▸ YOUR INSTRUCTIONS
Give a verbatim repeat of the lines that run from the line containing "- **Server.js** connect" to the end of the data below.
○ ○ ○
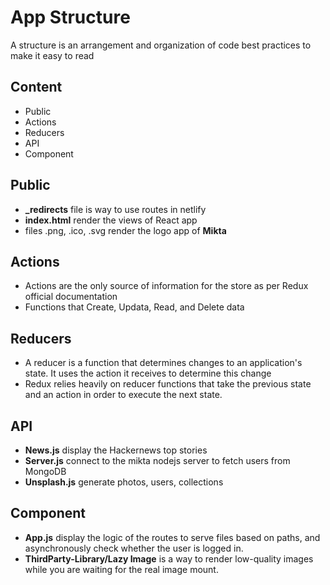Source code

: # App Structure
A structure is an arrangement and organization of code best practices to make it easy to read

## Content
- Public
- Actions
- Reducers
- API
- Component

## Public
- **_redirects** file is way to use routes in netlify
- **index.html** render the views of React app
- files .png, .ico, .svg render the logo app of **Mikta**

## Actions
- Actions are the only source of information for the store as per Redux official documentation
- Functions that Create, Updata, Read, and Delete data

## Reducers
- A reducer is a function that determines changes to an application's state. It uses the action it receives to determine this change
- Redux relies heavily on reducer functions that take the previous state and an action in order to execute the next state.

## API
- **News.js** display the Hackernews top stories
- **Server.js** connect to the mikta nodejs server to fetch users from MongoDB
- **Unsplash.js** generate photos, users, collections

## Component
- **App.js** display the logic of the routes to serve files based on paths, and asynchronously check whether the user is logged in.
- **ThirdParty-Library/Lazy Image** is a way to render low-quality images while you are waiting for the real image mount.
○ ○ ○
▸ RESULT
- **Server.js** connect to the mikta nodejs server to fetch users from MongoDB
- **Unsplash.js** generate photos, users, collections

## Component
- **App.js** display the logic of the routes to serve files based on paths, and asynchronously check whether the user is logged in.
- **ThirdParty-Library/Lazy Image** is a way to render low-quality images while you are waiting for the real image mount.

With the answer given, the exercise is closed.